▸ Work to be completed
Continue the piece on Lars von Trier's hospital series The Kingdom, starting right after its last sentence.

▸ Source passage

Showing posts with label Lars von Trier. Show all posts
Showing posts with label Lars von Trier. Show all posts

Monday, 12 March 2012

Entering Lars von Trier's The Kingdom

Amid justified excitement about political drama Borgen and two series of The Killing it's been overlooked that 18 years ago producer Danmarks Radio was behind another landmark series, directed by one of contemporary cinema's most reliable directors. Lars von Trier created horror drama The Kingdom (Riget) after securing his reputation with breakout feature Europa (1991).

The series could take its cue from a line in William Blake's poem Vala: 'The dark religions are departed and sweet science reigns.' Von Trier peoples his technologically advanced hospital, the Kingdom, with eccentrics and ghosts. Malingering spiritualist Mrs Drusse is the first to notice the cries of a young girl, and then there's the ghostly ambulance that calls in at night from another time...

▸ Data for analysis

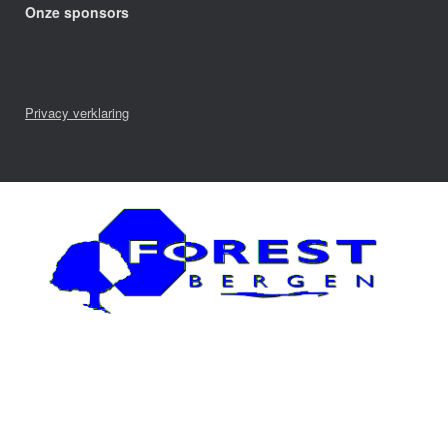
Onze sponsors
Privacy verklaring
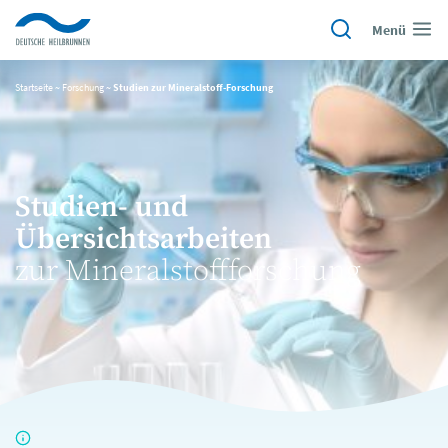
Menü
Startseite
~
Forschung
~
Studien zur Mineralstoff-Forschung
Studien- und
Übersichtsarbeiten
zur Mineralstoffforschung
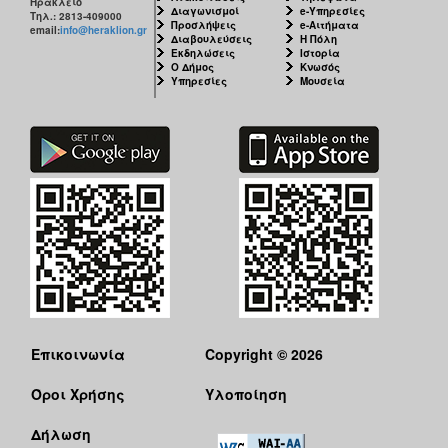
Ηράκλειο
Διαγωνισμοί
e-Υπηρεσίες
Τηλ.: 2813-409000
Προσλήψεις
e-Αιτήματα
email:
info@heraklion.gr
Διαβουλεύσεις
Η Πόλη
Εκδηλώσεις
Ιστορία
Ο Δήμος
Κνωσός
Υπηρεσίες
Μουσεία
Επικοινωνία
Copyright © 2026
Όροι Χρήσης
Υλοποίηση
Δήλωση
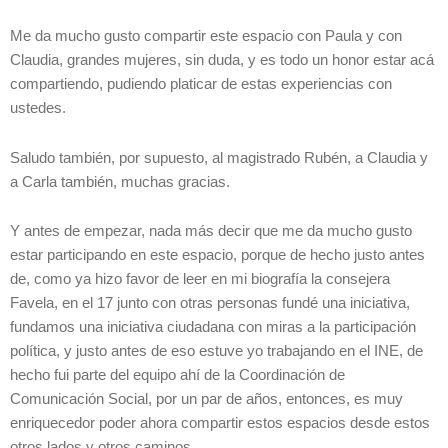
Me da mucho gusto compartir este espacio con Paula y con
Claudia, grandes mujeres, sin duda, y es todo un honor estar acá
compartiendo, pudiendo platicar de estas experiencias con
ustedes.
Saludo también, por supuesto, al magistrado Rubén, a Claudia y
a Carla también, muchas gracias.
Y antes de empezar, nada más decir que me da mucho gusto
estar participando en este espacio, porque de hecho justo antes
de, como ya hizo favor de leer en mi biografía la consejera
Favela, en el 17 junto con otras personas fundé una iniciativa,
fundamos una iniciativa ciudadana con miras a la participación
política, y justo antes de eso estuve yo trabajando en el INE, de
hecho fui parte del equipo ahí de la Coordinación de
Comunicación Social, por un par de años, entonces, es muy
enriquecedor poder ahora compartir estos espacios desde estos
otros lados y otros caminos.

---

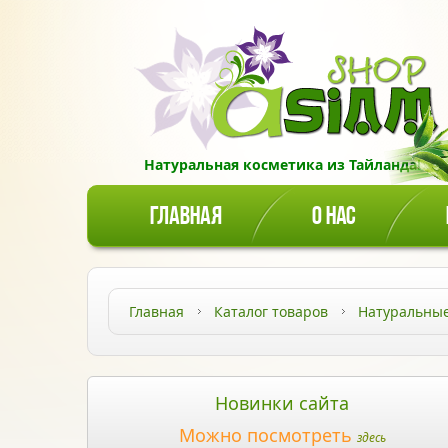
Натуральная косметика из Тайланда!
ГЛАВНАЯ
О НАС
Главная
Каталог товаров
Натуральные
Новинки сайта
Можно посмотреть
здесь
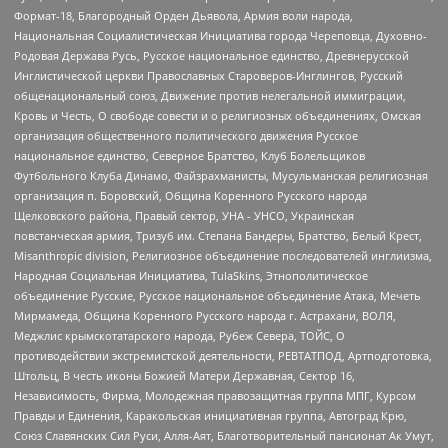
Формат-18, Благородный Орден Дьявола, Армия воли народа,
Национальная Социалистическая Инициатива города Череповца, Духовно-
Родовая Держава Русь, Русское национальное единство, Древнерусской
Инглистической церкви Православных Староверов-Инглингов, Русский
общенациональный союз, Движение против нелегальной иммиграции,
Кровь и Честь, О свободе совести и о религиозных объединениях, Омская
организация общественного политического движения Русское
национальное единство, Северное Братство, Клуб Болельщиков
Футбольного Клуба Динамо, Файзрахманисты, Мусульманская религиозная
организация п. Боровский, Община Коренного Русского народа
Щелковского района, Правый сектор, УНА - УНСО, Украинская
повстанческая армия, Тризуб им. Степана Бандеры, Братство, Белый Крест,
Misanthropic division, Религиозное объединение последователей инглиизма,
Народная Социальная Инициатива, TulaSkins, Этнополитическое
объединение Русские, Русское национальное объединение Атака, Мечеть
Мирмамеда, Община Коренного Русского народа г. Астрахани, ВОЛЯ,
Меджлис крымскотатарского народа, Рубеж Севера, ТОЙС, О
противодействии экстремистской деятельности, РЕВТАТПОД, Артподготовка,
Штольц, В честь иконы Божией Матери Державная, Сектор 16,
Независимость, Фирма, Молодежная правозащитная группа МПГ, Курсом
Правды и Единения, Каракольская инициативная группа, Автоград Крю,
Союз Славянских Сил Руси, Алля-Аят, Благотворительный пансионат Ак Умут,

▸ Solved exercise
As in The Killing, there is a nod to that foreign neighbour, Sweden, in the form of pompous consultant neurosurgeon Stig Helmer (a career-defining portrayal from Ernst-Hugo Järegård), whose cry goes up in each episode: 'Danish scum!' He is caught between cunning junior registrar Hook and the management speak of Professor Moesgaard, a role that runs to parallel to that of Colonel Potter in one of the greatest TV series ever, M*A*S*H. Helmer can only console himself with a litany of Swedish greatness: Tetra Pak, Björn Borg, Volvo...

The eight episodes of The Kingdom, split over two series, are steeped in a sepia of rust and blood - von Trier deliberately deteriorated the condition of the film stock as far as possible. The chorus is provided by two hospital dishwashers, played by actors with Down syndrome, and there are moments that cause a cold wash to come over you. There is startling imagery, including floating pavements and other moments reminiscent of Europa - the direction is never less than assured throughout.

There are moments, too, that presage Antichrist (2009), while elsewhere there are elements of Pedro Almodóvar's The Skin I Live In (2011), the familiar tropes of hospital drama (this ran concurrently with yet another great US TV series, ER) and even jokey nods to Ghostbusters (1984). Amid the grotesquerie and high comedy there may even be moments presaging Swedish director Roy Andersson, while the corridors - we're told the hospital has 30km of passageways - are all David Lynch.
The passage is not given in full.